The Arab Spring’s Eternal Election Season
Middle Eastern shares were buoyed as Arab Spring bellwethers Egypt and Tunisia headed into final phase elections four years after ousting single party dictators with economic indicators bottoming and external aid packages back on track. Egypt’s almost 30 percent gain through October led the core universe with parliamentary contests likely before year-end, with Islamic groups due to boycott and seats allotted from approved party lists. President Al-Sisi declared a state of emergency in the Sinai after attacks on soldiers, as his terrorist hard line has resumed international backing from the US and Europe with ISIS fears. Secretaries of State and Treasury Kerry and Lew travelled to Cairo and praised initial subsidy changes and other economic reforms as the IMF may consider a $10 billion program in the context of a global coordinated effort centered on Gulf support which was just boosted $5 billion. A $500 million Qatar loan was repaid and a $700 million Paris Club payment is soon due but reserves have firmed above $15 billion with tourism improvement and capital account inflows. Inflation is down to single-digits on near 3 percent growth but the fiscal deficit still exceeds 10 percent of GDP and the pound has been stuck at 7.15 to the dollar despite exchange control relaxation. The central bank is monitoring large government securities exposures at leading banks as the stock exchange is planning to lure bond trading. Private equity houses have assembled smaller deals as billionaire Orascom head Sawiris announced his intention to re-invest domestically after settling a $1 billion tax dispute dating from the Mursi regime. Next door Libya’s collapse has sent wealth into both real and financial assets as officials are reported to be helping former army factions there in battling militias. In Tunisia the legal Islamist party came in second in legislative polls behind a secular movement, reverting the MSCI result to positive as the interim technocrats in charge managed to foster public-private sector cooperation. State bank cleanup remains a key impediment to improving 3 percent growth and 25 percent youth unemployment and is designed to accompany debt and equity market development under EU and World Bank technical assistance.

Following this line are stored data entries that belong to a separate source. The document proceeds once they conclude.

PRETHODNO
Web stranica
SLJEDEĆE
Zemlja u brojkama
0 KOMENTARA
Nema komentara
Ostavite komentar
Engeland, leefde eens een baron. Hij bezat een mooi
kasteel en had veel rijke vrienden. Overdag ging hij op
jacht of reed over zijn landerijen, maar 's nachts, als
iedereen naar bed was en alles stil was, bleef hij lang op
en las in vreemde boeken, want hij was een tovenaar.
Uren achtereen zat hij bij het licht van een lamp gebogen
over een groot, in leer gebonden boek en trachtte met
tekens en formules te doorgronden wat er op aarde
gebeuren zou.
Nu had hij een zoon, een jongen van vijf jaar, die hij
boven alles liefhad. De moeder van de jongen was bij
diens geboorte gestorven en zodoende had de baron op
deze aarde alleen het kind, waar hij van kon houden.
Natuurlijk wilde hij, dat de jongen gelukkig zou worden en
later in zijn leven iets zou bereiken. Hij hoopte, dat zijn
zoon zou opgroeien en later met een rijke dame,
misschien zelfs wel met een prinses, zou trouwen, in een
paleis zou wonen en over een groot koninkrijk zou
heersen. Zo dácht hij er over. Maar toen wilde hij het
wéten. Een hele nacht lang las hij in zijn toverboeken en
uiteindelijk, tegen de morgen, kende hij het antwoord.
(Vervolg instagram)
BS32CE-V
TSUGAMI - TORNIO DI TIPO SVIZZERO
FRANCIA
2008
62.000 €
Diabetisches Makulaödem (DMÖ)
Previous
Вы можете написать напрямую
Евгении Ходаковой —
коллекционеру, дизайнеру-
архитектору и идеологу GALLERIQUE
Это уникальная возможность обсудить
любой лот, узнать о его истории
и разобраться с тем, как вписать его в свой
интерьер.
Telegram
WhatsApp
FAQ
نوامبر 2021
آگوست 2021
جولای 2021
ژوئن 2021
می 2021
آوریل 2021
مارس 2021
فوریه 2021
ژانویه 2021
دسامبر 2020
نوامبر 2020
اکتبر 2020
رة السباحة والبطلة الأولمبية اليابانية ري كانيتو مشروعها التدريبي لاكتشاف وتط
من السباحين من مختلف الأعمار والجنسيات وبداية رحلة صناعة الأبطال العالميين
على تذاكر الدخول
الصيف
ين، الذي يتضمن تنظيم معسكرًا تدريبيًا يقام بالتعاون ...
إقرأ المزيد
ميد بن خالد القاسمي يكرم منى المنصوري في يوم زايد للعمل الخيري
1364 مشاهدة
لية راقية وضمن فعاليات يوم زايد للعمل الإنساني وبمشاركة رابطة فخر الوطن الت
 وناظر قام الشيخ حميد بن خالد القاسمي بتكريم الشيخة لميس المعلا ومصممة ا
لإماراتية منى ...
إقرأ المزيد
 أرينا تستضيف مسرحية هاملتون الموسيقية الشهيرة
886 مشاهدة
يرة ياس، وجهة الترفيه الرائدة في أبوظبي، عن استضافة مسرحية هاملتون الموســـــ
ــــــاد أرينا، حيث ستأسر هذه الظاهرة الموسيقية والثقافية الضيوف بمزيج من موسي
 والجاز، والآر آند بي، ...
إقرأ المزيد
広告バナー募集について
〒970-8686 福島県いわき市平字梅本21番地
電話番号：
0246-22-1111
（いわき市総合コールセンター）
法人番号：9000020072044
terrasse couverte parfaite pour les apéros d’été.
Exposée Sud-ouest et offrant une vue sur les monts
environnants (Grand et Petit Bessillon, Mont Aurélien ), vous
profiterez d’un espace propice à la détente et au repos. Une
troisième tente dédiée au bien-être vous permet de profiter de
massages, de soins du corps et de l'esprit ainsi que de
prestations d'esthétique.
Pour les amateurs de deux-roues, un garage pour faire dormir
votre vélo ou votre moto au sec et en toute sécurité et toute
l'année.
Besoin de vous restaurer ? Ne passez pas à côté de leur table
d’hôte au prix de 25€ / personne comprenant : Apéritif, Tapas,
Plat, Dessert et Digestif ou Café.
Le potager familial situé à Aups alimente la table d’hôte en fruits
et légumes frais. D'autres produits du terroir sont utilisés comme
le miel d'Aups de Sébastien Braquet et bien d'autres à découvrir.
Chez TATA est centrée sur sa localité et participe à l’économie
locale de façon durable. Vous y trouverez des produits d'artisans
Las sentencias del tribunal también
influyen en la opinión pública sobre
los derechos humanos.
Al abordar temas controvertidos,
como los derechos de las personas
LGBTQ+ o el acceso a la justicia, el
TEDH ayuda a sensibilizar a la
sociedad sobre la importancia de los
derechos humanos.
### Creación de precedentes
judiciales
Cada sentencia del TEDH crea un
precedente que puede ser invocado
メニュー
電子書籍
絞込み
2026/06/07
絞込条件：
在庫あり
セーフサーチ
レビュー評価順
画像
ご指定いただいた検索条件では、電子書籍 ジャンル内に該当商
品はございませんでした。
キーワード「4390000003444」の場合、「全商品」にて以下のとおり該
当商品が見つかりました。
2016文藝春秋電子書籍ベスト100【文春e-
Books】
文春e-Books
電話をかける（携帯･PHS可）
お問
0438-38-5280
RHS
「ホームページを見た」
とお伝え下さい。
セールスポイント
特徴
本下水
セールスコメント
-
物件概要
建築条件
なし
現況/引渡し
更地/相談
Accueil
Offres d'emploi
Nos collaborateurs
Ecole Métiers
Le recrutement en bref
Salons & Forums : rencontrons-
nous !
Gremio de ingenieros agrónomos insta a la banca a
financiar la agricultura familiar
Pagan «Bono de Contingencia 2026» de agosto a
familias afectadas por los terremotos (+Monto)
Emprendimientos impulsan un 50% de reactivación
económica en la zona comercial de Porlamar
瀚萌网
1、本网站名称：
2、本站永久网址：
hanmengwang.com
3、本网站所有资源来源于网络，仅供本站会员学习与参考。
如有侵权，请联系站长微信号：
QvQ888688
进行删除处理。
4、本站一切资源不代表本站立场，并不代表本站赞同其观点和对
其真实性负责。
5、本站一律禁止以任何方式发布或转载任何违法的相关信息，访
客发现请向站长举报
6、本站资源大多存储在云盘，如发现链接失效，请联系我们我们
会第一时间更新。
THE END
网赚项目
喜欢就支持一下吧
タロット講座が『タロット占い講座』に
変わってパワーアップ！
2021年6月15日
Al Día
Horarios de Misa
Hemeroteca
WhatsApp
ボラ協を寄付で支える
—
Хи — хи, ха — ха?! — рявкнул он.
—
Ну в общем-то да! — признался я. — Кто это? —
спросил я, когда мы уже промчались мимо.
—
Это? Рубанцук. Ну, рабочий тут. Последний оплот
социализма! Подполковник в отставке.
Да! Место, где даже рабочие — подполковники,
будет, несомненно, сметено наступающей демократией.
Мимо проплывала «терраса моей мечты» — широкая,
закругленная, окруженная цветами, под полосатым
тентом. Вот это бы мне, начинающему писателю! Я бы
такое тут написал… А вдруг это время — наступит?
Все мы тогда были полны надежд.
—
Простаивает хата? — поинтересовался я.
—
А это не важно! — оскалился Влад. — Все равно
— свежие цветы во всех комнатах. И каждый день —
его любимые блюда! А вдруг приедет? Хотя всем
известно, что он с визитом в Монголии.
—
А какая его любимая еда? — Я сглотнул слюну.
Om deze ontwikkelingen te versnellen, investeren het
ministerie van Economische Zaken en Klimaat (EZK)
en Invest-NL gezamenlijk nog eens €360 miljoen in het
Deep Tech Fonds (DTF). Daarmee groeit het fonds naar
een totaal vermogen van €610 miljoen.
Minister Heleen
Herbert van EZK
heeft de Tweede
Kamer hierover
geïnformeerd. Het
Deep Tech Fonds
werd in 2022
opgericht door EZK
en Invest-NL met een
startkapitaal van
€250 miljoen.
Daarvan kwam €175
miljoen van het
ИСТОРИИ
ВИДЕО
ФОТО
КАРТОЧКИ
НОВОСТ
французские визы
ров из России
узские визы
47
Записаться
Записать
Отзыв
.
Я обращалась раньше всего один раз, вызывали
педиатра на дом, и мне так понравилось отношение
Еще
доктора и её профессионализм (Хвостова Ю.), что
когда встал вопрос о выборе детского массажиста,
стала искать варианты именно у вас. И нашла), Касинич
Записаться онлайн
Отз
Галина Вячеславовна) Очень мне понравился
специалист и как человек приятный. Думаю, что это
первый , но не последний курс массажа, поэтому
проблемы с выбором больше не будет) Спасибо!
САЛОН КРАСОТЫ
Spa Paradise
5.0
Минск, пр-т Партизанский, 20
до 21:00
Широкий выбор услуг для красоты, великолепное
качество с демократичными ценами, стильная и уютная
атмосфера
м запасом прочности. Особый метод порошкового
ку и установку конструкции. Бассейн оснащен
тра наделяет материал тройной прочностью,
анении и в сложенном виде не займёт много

Morocco’s King has devolved more power to parliament as officials are pushing Casablanca as an offshore pan-African finance hub. Budget consolidation has advanced with incremental fuel subsidy cuts and 3 percent GDP growth is again in sight for 2015 with decent agricultural and Eurozone conditions with the MSCI component up 5 percent. Jordan in contrast has fallen slightly with the Iraq-ISIS conflict fallout on energy, tourism and refugee influx, with donors less amenable to closing the 12 percent of GDP current account deficit. Hard currency deposits at one-fifth the system have not spiked with the upheaval, as heavyweight exchange listing Arab Bank strives to reassure accountholders and investors after an adverse New York Court decision on facilitating terrorist funding during a past grim season.